New jobs pay less and require our kids to go more in debt for a poor education. Savings are getting eaten up. Housing can't go anywhere. Our trade deficit is sucking money and jobs straight out of the economy. We have a tidal wave of seniors unprepared for retirement on the horizon. Healthcare costs have moved out of the common man's reach.
The next election is going to the party with some real economic solutions. If the Republicans want a platform of attacks on women, unions, seniors, education, the safety nets, etc; go for it.
But nothing will change unless the opposing party gets off its backside and starts talking about serious reform of taxes, trade, education, healthcare, etc. Show us the plans and maybe the people will give you the votes to make it happen.
A few high profile commissions created right now to have legislation ready to push through in the new year would go a long way to getting some voter support. Hope didn't lead to change. How about some change to restore hope?
That rules out Dems and Repubs, except for Buddy Roemer.
1. Manufacturing Employment is a distant shadow of its former self.

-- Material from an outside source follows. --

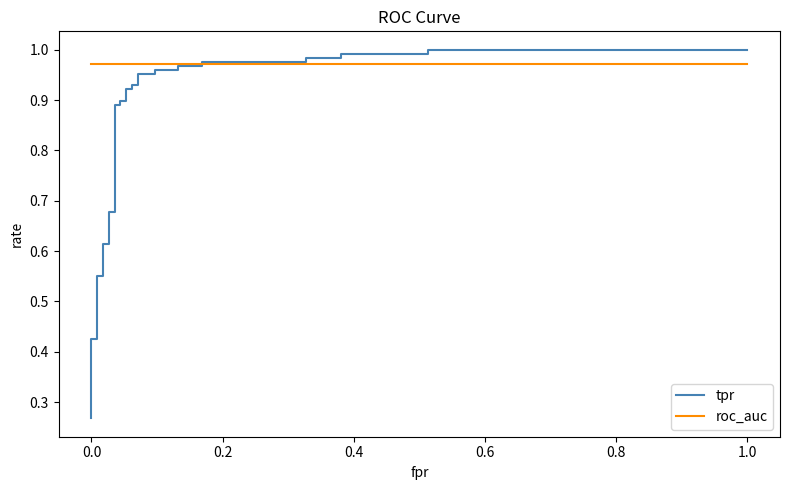

Which series has the largest range (max minus min)?

tpr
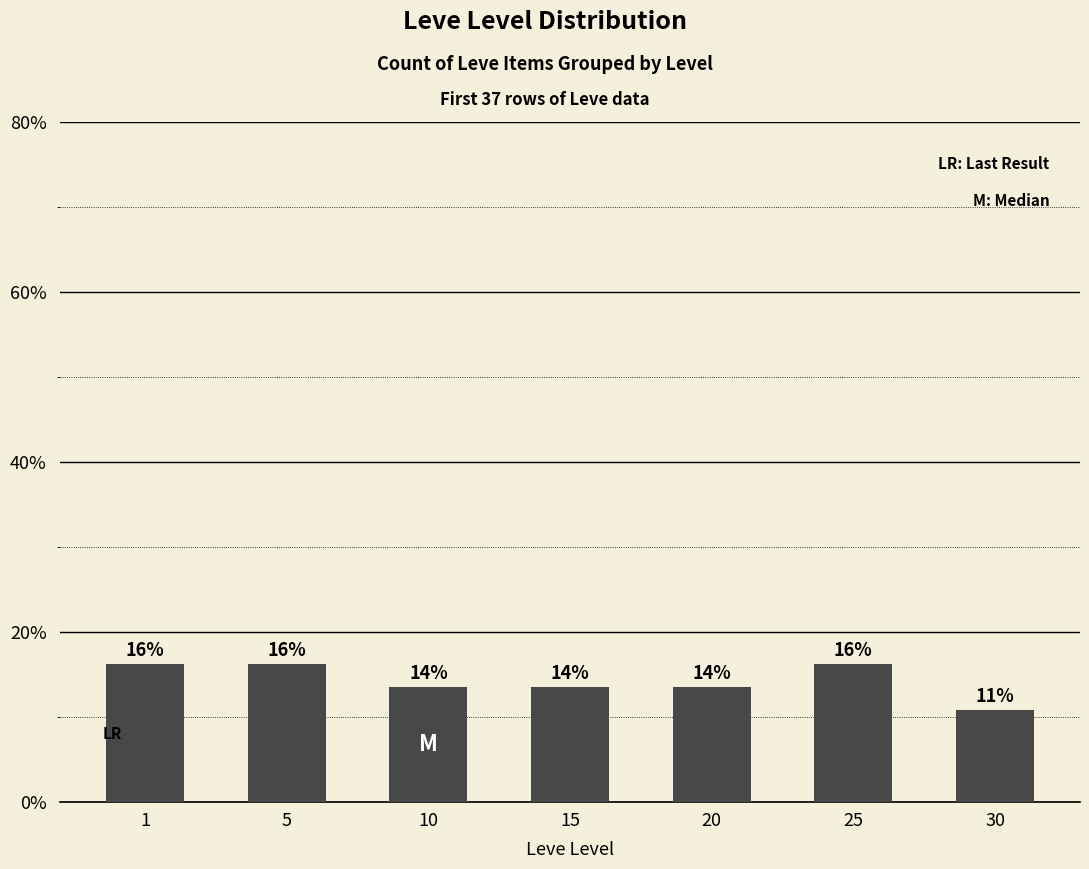

List the labels in order of value, largest first.

1, 5, 25, 10, 15, 20, 30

More than half of the real underemployment/unemployment rate is due to the collapse of domestic manufacturing (http://www.economicpopulist.org/content/most-job-loss-offshoring-not-recession)
2. Illegal Alien Workers: a conservative estimate of 12 million "undocumented" workers drive the bottom of the wage scale toward zero. http://immigrationreform.com/2012/03/06/the-new-radical-chic-send-an-illegal-alien-to-college/
Until we confront the real reasons for the problem, the economy will oscillate along a new depressed baseline.
Rise of the FIRE economy (and Wall Street's pervasive infiltration of government)
http://www.mybudget360.com/financialization-era-banking-welfare-captured-our-economy-wealth-financial-debt-leverage/
Reagan had a baby recession compared to this... It was cyclic not a total structural economic collapse.
Clinton the best job record... only avg'd about 300K jobs per month.
Bush2 avg job increase was 300K jobs per YEAR, mostly government, while the population grew by 300 million.
Regards
So no, this is not a slow recovery, its amazing its not a great depression. Its not just a cyclic recession... and will take a long time to undo for the most part wrong way 30 years of outsourcing.
How long to re-open the 60,000 closed factories under Bush, and Neither hoover nor reagan, nor clinton were handed two ongoing unpaid for wars along with massive debt.